Alle Far Oer, le isole perse nell’Atlantico dove si svolge in un paesaggio veramente lunare gran parte del romanzo, è andato davvero. «Hanno un alto tasso di suicidi. Ma per me erano il paese delle favole, misteriose e entusiasmanti. Mi sono accorto che erano tutte per me. E la prima volta che ci sono arrivato è stato un po’ come mettere piede sulla luna». Come la capsula Apollo. Harstad non ha cercato il successo, c’è inciampato alla soglia dei trent’anni. Lavora in una banda rock, suona quello strumento simile a una sega che emette lunghe e talvolta agghiaccianti vibrazioni, si è nutrito di «letture anarchiche e generazionali» e soprattutto ritiene che sia importante «fare molte cose». «La sostanza è questa - conclude il giovane scrittore -: posso restare anonimo, ma devo fare il mio lavoro». Come Buzz Aldrin, gli chiediamo? «Certo, proprio con lui.
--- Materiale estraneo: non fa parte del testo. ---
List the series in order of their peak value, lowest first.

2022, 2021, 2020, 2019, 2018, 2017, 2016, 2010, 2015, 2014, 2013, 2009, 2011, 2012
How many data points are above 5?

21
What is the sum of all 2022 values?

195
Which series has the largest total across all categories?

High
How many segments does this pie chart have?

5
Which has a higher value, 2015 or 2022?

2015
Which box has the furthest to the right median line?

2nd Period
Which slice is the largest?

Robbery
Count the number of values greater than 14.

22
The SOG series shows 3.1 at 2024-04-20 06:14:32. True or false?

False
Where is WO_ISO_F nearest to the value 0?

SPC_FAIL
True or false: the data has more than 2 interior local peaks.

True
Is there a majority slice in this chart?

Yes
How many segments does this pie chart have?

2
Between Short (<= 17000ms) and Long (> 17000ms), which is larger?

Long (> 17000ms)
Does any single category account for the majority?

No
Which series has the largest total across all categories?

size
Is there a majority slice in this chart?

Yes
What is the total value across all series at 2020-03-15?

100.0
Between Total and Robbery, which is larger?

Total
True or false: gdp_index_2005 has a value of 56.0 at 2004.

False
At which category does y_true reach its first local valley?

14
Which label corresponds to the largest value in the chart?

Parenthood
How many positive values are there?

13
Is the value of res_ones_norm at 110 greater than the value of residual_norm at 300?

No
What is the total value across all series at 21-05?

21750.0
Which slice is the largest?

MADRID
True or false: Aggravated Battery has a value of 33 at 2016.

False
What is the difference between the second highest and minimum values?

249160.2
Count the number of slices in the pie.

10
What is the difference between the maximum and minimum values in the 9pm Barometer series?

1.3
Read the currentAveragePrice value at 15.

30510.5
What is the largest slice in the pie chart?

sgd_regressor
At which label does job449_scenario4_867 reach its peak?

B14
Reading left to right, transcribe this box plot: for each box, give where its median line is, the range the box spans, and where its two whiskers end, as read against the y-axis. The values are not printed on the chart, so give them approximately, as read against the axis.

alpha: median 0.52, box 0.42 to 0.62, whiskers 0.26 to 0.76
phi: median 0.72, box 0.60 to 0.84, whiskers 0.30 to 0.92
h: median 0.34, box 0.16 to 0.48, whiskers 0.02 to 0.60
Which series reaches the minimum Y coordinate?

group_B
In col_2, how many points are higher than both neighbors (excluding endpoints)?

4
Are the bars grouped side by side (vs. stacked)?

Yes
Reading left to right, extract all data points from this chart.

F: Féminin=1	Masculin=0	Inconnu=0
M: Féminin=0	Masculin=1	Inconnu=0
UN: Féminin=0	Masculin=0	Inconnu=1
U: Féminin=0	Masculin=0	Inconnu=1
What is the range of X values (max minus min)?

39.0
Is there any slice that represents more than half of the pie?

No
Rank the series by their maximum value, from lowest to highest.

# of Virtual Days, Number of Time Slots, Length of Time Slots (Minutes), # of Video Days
Dei due scesi sulla Luna, non dimentichiamolo, era il più esperto e il più bravo». Ma fu il secondo, e col tempo nessuno più si ricordò di lui. Ora è tornato all’improvviso, su un’orbita che attraversa l’Europa. Forse per rispondere alla domanda di Muñoz Molina: che magari sta diventando molto più frequente di quanto si pensi.